By 1882, Captain William Huff had taken over the operation of the Lawrenceburg Ferry, and was attempting to cross the river in a heavy gale with five passengers, and a heavy load of cargo, when a drunken brawl broke out, overturning the ferry.  All survived, but a heavy toll was taken on Huff’s health, and he eventually died.  Then, Louis Terrill, a relative of Captain George Terrill was said to have suffered near fatal injuries at just about the spot where George was killed by McNealey.  The ferry was at the time owned and operated by a William Hartman.

The fate of William Hartman, who ran the ferry just long enough to fall a victim to its besetting fatality, is one of the most pathetic incidents in the annals of the Ohio Valley.

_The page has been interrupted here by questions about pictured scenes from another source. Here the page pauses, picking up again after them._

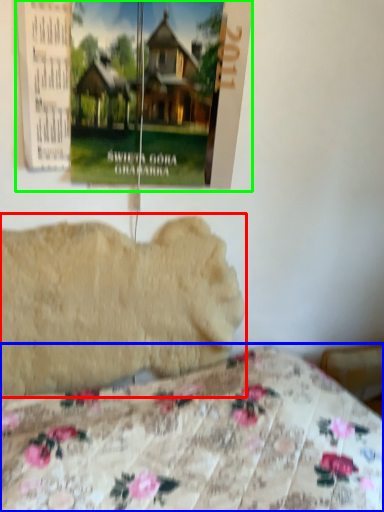
Question: Considering the real-world distances, which object is closest to animal (highlighted by a red box)? bed (highlighted by a blue box) or poster page (highlighted by a green box).

Choices:
 (A) bed
 (B) poster page

Answer: (A)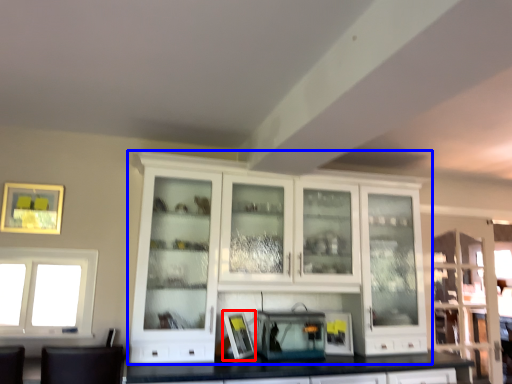
Question: Which object appears farthest to the camera in this image, picture frame (highlighted by a red box) or cabinetry (highlighted by a blue box)?

Choices:
 (A) picture frame
 (B) cabinetry

Answer: (A)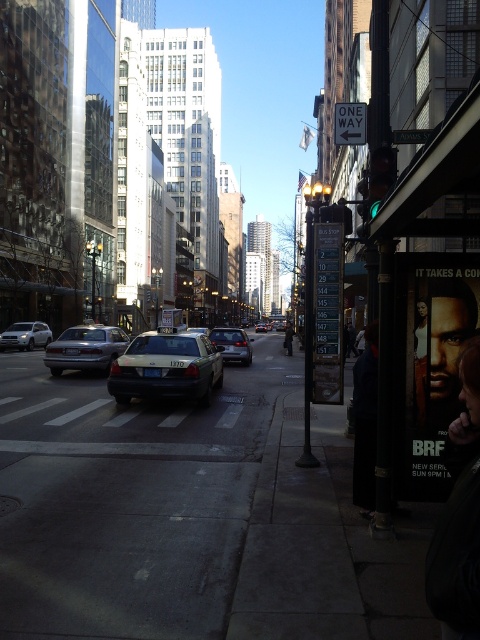
You are a pedestrian standing at the intersection and want to cross the street to reach the park located behind the buildings. The silver metallic sedan at left is blocking your path. Can you safely walk around it to continue your journey?

The silver metallic sedan at left is 36.83 meters away from you, which is a considerable distance. Since it is blocking your path, you can safely walk around it to reach the park behind the buildings.

You are driving a matte silver sedan at center and need to park it on the gray asphalt at center. Based on the scene description, can you safely park the sedan on the asphalt without crossing the ONE WAY sign? Please explain your reasoning.

The gray asphalt at center is positioned on the left side of the matte silver sedan at center. Since the ONE WAY sign points to the left, parking the matte silver sedan at center on the gray asphalt at center would require moving leftward, which aligns with the traffic direction indicated by the sign. Therefore, it is safe to park there without crossing the ONE WAY sign.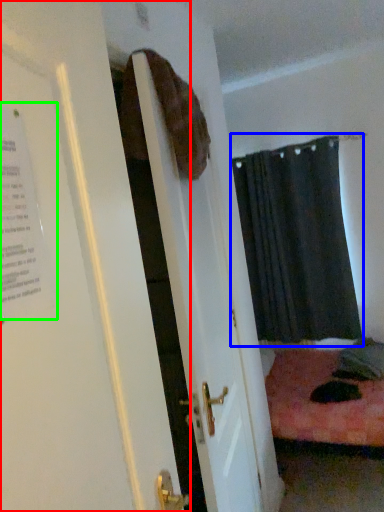
Question: Considering the real-world distances, which object is closest to door (highlighted by a red box)? curtain (highlighted by a blue box) or poster (highlighted by a green box).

Hartman was ferryman at the time Louis Terrill received his injuries, and the affair preyed upon his mind so continuously that he went mad. He is at present confined in a private sanatorium for the insane, where he must end his wretched days with reason dethroned—the most recent victim of the evil fate which is said to over shadow the ferry and all connected with it. And the end is not yet, say the superstitiously inclined. Dire disaster is prophesied for the thirteenth man who dares to defy the peculiar and baneful law that apparently governs the destiny of Lawrenceburg Ferry (Piatt, 1910, p248).

The Lawrenceburg Ferry seems to have changed hands a lot after that, and there are some indications that the ferry even operated until 1947, when it was eclipsed by the Aurora Ferry and shut down permanently.  Curiously, there were four or five other ferries across the Ohio River in the vicinity during the Lawrenceburg Ferry’s lifetime, and none have the same sordid history, or such an inauspicious record of fatalities and madness.  Local opinion was simply that the ferry was cursed, and many attributed it to the original killing of Elinor McGregor.  Perhaps “curses” should be regarded as “folk-statistics”.  As author Louis Sachar once observed, “A lot of people don’t believe in curses. A lot of people don’t believe in yellow-spotted lizards either, but if one bites you, it doesn’t make a difference whether you believe in it or not”.


Lodge, N. Louise. Tribe of Jacob (Piatt). 3rd ed. Springfield, Mo.: Young-Stone Print, 1934.

Piatt, David A. The Haunted Ferry. [n.p.], 1910.

Piatt, David A. “The Haunted Ferry”. The Wide World Magazine: An Illustrated Monthly of True Narrative, Adventure, Travel, Customs, And Sport v24. London: G. Newness, 1910.